I let out a hot breath through my nostrils, rest my elbows on my knees, and glare down at the carpet; I can’t fucking look at Denis while he leans on his pool cue and studies me.

“This isn’t about Rafe’s men, is it?”

I give a tight shake of my head.

He sighs. “Her.”

He knows better than to say her name.

A ball rolls into a pocket; I feel the thud in the pit of my stomach. Silence follows, all the heat trapped in Denis’s glare.

“It’d take me five minutes to find—”

“No.”

No.

Three years.

I’ve lasted three fucking years.

She’s perfect, in her little box. My little angel with wings from . With a touch too warm for my skin; with a name too sweet to ever pass my lips. I want to keep her there forever. A reminder of all the good in the world, of everything I’ve never had or deserved.

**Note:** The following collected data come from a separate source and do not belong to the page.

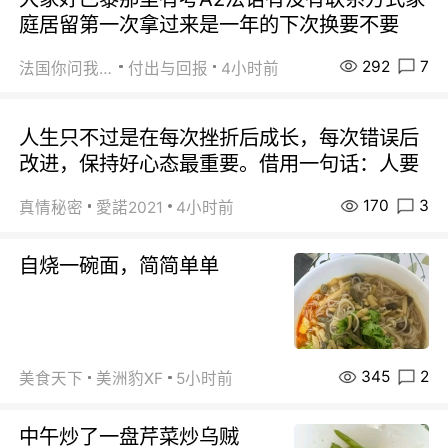
庭居留第一次拿过来是一年的下次换要不要
292
7
法国你问我答
付出与回报
4小时前
人生只不过是在每次挫折后成长，每次错误后
改进，保持好心态最重要。借用一句话：人要
170
3
真情秘密
愛諾2021
4小时前
自烧一碗面，简简单单
345
2
美食天下
美洲豹XF
5小时前
中午炒了一盘芹菜炒乌贼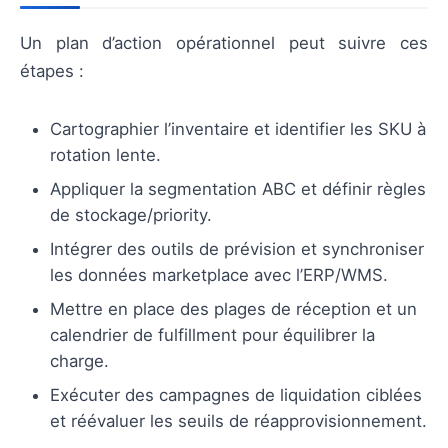
Un plan d’action opérationnel peut suivre ces
étapes :
Cartographier l’inventaire et identifier les SKU à
rotation lente.
Appliquer la segmentation ABC et définir règles
de stockage/priority.
Intégrer des outils de prévision et synchroniser
les données marketplace avec l’ERP/WMS.
Mettre en place des plages de réception et un
calendrier de fulfillment pour équilibrer la
charge.
Exécuter des campagnes de liquidation ciblées
et réévaluer les seuils de réapprovisionnement.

I swore I wouldn’t dig, though now I’ve seen her fucking body, it’s getting harder to resist finding out what she’s hiding beneath it. And maybe if I found out she isn’t so perfect after all, I could set her free.

But that’s the problem. The Devil himself couldn’t claw Her from me.

I grit my teeth and drag my gaze up to meet Denis’s.

“Fine,” he mutters, his shoulders sagging. He cracks his neck, runs a hand over his short braids and tightens his grip on the snooker cue. “Buckle up; this is going to hurt.”

Good.

I close my eyes and brace for the blow.